Gut answer: 20 per cent.
Correct answer: a number between 21 and 119 per cent (it’s actually about 41.3 per cent, which is hard to calculate. Since the point of the puzzle was not to do a complicated calculation, but to realise that the question is more sophisticated than at first glance, I gave a wide range as one of the four options.)
Percentage who got the right answer: 18.2 per cent (most popular answer was 20 per cent, with 63 per cent)
Comment: This is the question that Shane Frederick asked Harvard students and they all got it wrong. (As I did too when Tim Harford first showed it to me.) The error comes in misunderstanding how interest works. When you borrow money, you only pay interest on money that you owe. If I borrowed £100 and, at the end of the year, paid £120 back in one go, then the interest rate would indeed be 20 per cent. Yet the question asks a more subtle question, since the amount owed changes through the year. You are effectively borrowing £100 for a month, then £90 for a month, and then £80 for a month, and so on, until after ten months you are borrowing nothing at all. A back of the envelope calculation makes this roughly equivalent to borrowing about £50 (the average of all the monthly amounts you owe) for the year. Since you are paying back £20 more than you borrowed, the interest is gong to be about 20/50 = 40 per cent. If anyone wants to calculate the precise sum below the line, please do!

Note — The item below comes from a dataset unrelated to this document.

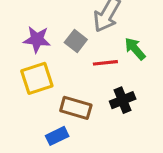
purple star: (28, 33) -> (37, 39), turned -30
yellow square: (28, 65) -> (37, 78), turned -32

You might complain that this question assumes a thorough grasp of how interest works. Fair comment. But the whole point of the exercise is to realise that it is important to stop and think. And when it comes to financial matters, this issue is particularly pertinent. Says Tim Harford: “Companies love expressing loans this way to disguise the true interest rate – which is why regulators have to force them to report interest payments in a consistent way.”